Jane’s eyes wandered and there was Bergen, wearing nothing but a MAG, shoving a leg into his LCVG, his clothing floating around him. His eyes met hers and he looked amused. He’d heard the conversation, of course.

Then his eyes traveled down and his expression darkened. He clearly liked what he saw. He seemed to come to himself with a guilty start and turned away to busy himself with his gear.

Jane’s lips twitched. She covered the almost-smile with a sigh, peeled off her panties and pulled on the MAG. The cooling suit slid right on, a testament to how much mass she’d lost en route. Next came the puffy suit. She eased into it from behind and shrugged into the arms. Ajaya zipped it at the back and settled the Portable Life Support System onto Jane’s back, connecting the umbilicus to the suit itself.

Jane loosened her ponytail and pulled the white snoopy cap over her head, her arms swiveling smoothly in the disc-shaped shoulder joints of the suit. She felt every pair of eyes on her as she surged toward Walsh and Bergen at the hatch. They thoroughly checked the life support modules on every suit and depressurized the capsule.

She was up. It was time for her part of the show to begin.

Jane’s breath echoed in the domed helmet, coming faster, shallower—the sound of her own anxiety haunting her. She reminded herself there had been men of some kind inside the ship that crashed in Roswell in 1947—not monsters—no scary fangs and claws. Everyone assumed that small ship originated with this larger one. She fervently hoped they were right.

Jane clumsily pressed her comm to activate it. She hesitated. She couldn’t stand up any straighter, because she wasn’t standing—not that anyone could perceive her posture through the marshmallow suit. That hardly mattered when it was herself she needed to convince. So, instead, she squared her shoulders and said, “Look, I know it’s been drilled into everyone. We’ve gone over every scenario imaginable, countless times—”

It came out more timidly than she’d hoped for. She’d thrown herself off when she’d heard her own voice coming through the comm. Walsh gazed at her with a cool expression. Bergen was intense, as usual, with a hint of an impish smile.

She lifted her chin and forced herself to put resolve in her voice. These things had to be reiterated. “Once the hatch is open, follow my lead. They may look or act very strange and we have to be ok with that. Stay calm. Remember your training. No sudden movements, no loud sounds—no matter what happens. Hands open, at your sides. Do not react. I’ll do the talking.”

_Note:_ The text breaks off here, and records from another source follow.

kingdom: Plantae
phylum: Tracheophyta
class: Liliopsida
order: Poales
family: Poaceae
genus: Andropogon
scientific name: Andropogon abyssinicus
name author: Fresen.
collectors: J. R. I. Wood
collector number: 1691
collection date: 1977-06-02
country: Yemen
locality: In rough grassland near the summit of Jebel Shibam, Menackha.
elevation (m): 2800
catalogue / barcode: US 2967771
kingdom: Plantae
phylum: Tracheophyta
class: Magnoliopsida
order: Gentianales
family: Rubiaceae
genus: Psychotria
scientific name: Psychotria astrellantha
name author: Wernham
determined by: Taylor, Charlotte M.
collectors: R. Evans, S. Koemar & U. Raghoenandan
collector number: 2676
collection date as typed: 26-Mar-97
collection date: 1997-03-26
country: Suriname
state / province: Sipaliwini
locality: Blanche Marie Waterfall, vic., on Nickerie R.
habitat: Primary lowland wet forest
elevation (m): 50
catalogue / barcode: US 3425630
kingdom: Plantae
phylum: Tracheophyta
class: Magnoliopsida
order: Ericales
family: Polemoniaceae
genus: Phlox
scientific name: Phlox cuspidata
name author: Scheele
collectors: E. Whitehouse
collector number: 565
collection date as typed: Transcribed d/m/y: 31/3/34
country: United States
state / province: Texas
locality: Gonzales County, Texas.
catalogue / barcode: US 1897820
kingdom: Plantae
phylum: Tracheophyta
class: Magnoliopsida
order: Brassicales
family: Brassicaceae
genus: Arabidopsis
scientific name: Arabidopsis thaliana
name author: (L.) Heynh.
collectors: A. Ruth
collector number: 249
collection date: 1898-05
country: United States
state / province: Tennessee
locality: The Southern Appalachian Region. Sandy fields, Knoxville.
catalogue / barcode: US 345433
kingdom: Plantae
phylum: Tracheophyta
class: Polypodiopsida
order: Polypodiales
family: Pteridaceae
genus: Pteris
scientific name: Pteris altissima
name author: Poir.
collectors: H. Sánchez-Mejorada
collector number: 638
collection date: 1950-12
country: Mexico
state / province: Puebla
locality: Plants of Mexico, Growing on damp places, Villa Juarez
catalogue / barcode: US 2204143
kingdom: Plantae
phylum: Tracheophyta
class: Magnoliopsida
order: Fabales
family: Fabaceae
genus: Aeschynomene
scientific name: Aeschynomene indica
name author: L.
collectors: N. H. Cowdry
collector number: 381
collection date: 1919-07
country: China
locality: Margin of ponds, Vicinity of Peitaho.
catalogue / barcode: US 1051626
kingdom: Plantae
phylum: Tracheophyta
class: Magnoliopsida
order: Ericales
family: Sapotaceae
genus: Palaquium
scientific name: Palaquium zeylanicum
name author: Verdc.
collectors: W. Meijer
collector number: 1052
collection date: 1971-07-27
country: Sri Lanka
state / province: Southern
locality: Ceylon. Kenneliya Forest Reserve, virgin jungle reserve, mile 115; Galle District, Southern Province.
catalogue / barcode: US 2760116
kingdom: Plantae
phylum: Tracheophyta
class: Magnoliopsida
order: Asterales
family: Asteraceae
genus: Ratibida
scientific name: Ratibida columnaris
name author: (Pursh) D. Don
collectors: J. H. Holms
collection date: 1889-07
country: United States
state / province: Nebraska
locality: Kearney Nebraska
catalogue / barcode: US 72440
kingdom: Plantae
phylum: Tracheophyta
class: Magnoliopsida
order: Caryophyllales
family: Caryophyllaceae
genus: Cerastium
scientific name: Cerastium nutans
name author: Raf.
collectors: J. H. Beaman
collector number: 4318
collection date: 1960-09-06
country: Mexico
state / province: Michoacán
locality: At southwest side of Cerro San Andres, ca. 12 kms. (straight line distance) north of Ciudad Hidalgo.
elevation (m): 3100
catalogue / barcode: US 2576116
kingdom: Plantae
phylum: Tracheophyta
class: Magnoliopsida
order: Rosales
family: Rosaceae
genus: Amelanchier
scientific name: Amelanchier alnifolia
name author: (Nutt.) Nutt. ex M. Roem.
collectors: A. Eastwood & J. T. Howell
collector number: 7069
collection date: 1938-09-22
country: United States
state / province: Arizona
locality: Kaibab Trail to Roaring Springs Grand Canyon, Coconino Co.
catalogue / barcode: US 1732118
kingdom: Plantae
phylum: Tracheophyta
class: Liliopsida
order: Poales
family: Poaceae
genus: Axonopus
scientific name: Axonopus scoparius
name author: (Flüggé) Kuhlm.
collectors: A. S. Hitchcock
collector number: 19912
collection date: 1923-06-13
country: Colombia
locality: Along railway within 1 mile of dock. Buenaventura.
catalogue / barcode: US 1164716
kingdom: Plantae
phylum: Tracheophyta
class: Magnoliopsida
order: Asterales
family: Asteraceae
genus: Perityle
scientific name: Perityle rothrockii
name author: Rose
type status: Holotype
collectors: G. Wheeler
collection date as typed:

Walsh nodded once. “Compton, let’s send another transmission to Houston.”

Compton’s voice came back steady over the speakers resting against her ears. “Channel is open to Houston, Commander.”

“Houston. Providence. We’ve successfully docked with Target. Three of four ZTS-clamps are functional and holding. The fourth could not lock. We’re about to open the hatch.” Walsh paused and seemed, for a moment, to be struggling.

Jane felt a burst of sympathy for him. She was certain he was feeling pressure to say something profound. He’d had months to think of what to say, but maybe none of it sounded appropriate to him now that the moment was actually here.

“Compton, activate the hatch’s video feed.”

“Video feed transmitting, Commander.”

Walsh grabbed a handhold and pivoted to look at the camera behind them. “We’ll do our best to make humanity proud,” he said firmly, then swung back around and smoothly unlocked the outer door. He braced himself against the footholds and handholds placed strategically for this purpose, and, with Bergen’s help, swung open the hatch. Then, he and Bergen pushed back, assuming positions behind her with Ajaya and Gibbs. Compton alone remained in the cockpit.